Good points, especially the NAS/SAN being the single point of failure.

DRBD and OCFS work well together, I had a play around with those as well.

On 13 May 2010 11:45, Jake Anderson <ya...@vapourforge.com> wrote:

> Personally I'd go with the max memory setup you were talking about but I
> wouldn't bother with the NAS.
> With only 2 nodes DRBD is fairly easy to setup, it gives you complete
> synchronisation of partitions, IE when you write in one place that write
> will only come back as ok if it has made it across the network and been
> written to disk on the remote machine (depending on settings).

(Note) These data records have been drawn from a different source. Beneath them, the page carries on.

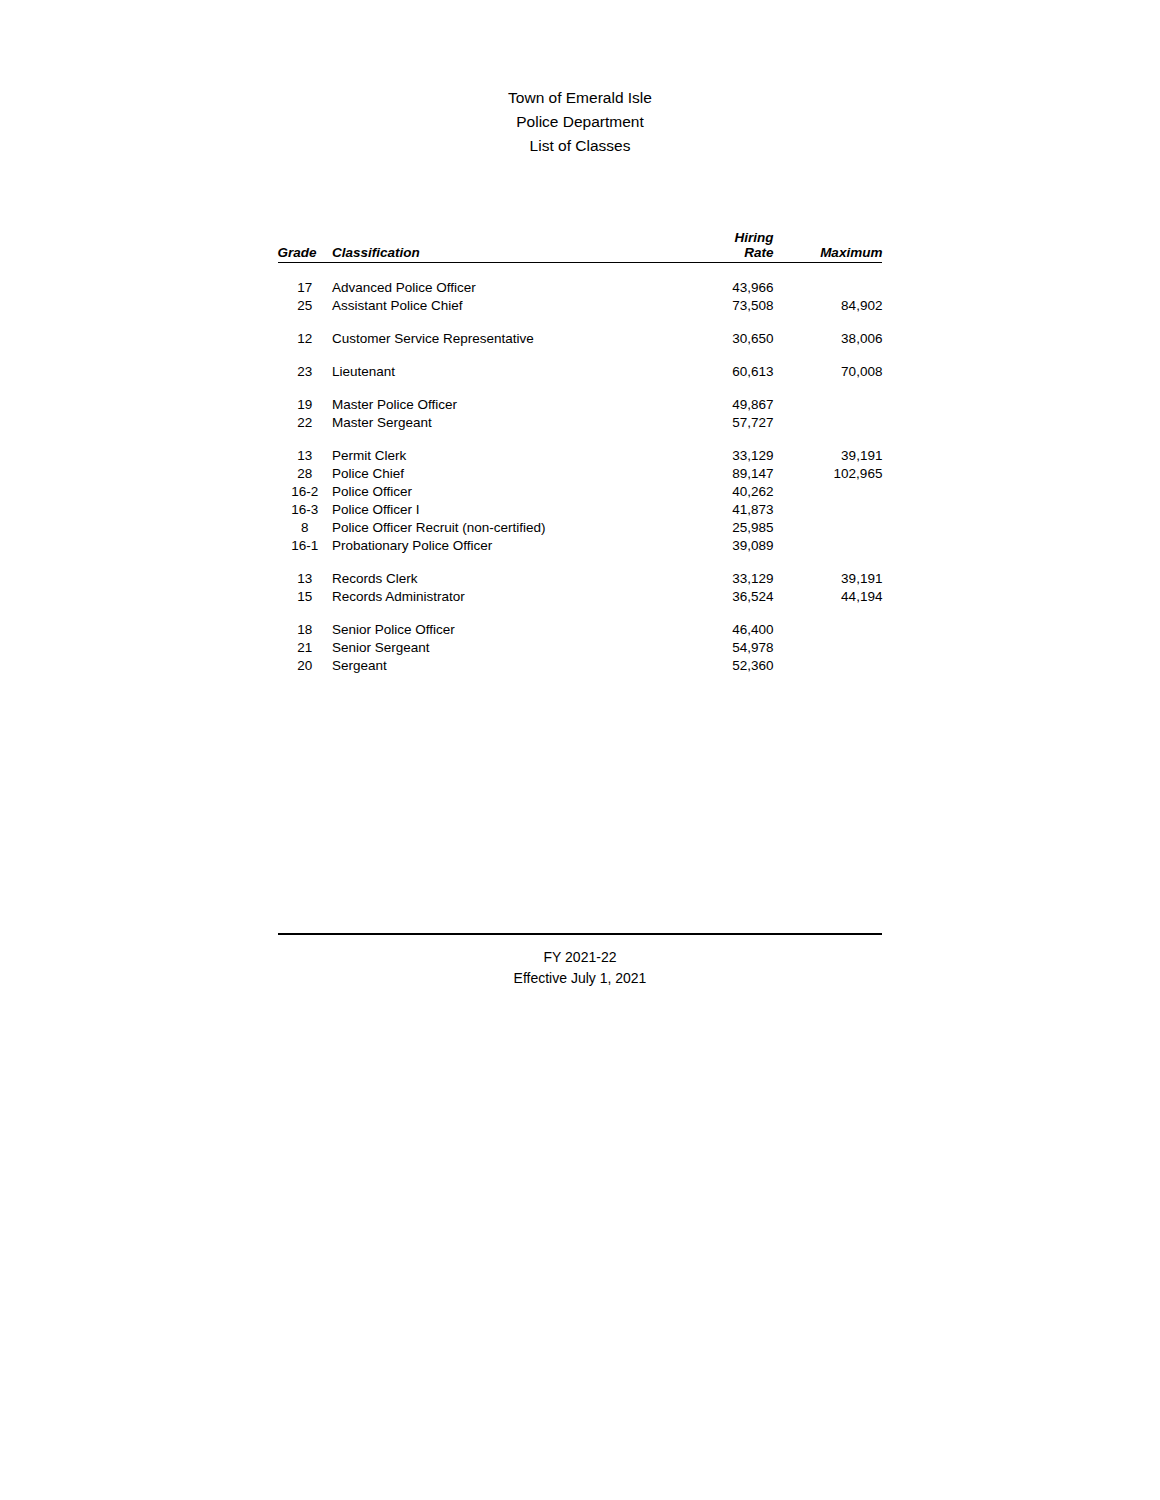Town of Emerald Isle
Police Department
List of Classes
| | | Hiring | |
| --- | --- | --- | --- |
| Grade | Classification | Rate | Maximum |
| 17 | Advanced Police Officer | 43,966 | |
| 25 | Assistant Police Chief | 73,508 | 84,902 |
| 12 | Customer Service Representative | 30,650 | 38,006 |
| 23 | Lieutenant | 60,613 | 70,008 |
| 19 | Master Police Officer | 49,867 | |
| 22 | Master Sergeant | 57,727 | |
| 13 | Permit Clerk | 33,129 | 39,191 |
| 28 | Police Chief | 89,147 | 102,965 |
| 16-2 | Police Officer | 40,262 | |
| 16-3 | Police Officer I | 41,873 | |
| 8 | Police Officer Recruit (non-certified) | 25,985 | |
| 16-1 | Probationary Police Officer | 39,089 | |
| 13 | Records Clerk | 33,129 | 39,191 |
| 15 | Records Administrator | 36,524 | 44,194 |
| 18 | Senior Police Officer | 46,400 | |
| 21 | Senior Sergeant | 54,978 | |
| 20 | Sergeant | 52,360 | |
FY 2021-22
Effective July 1, 2021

If your ok
> with a manual change over with a little downtime (in the case of an
> intentional transition between servers) I'd put something like ext4 on a LVM
> ontop of the DRBD partition mainly to keep things fairly simple. to migrate
> machines you shutdown the guests, unmount the file system on host A, mount
> it on host B and start the guests there
> If you want seemless transitions your going to want something like OCFS or
> somesuch for the file system, which gives you the ability to have it mounted
> at both locations and hence live migration, you might be able to feed your
> VM's raw lvm partions on the DRBD system and not bother with OCFS which
> would make life easier but I haven't looked into that.
> Upside to this system is you don't have a NAS that can go down as a single
> point failure.
>
> For your offsite backup I'd then snapshot the machines and LVM's and rsync
> them to your remote location.
> rsync of the memory snapshot could consume a decent amount of bandwidth,
> its probably going to be pretty volatile, if you can shutdown the guest
> snapshot its disk then boot it back up again then the rsync traffic should
> only be a little over the quantity of changes made to the disk IE files
> added/changed, so not much more than your existing offsite backup needs.
>
>
> I'm using KVM for my virtuilisation and it seems to be working well, very
> simple to use and the host has a full OS there to do whatever you want with.
> Currently I run mysql on the host to get a bit more performance out of the
> machines (with a ~20Gb database) and the application servers in VM's on the
> same machine, with mysql replication to pass the data between the hosts.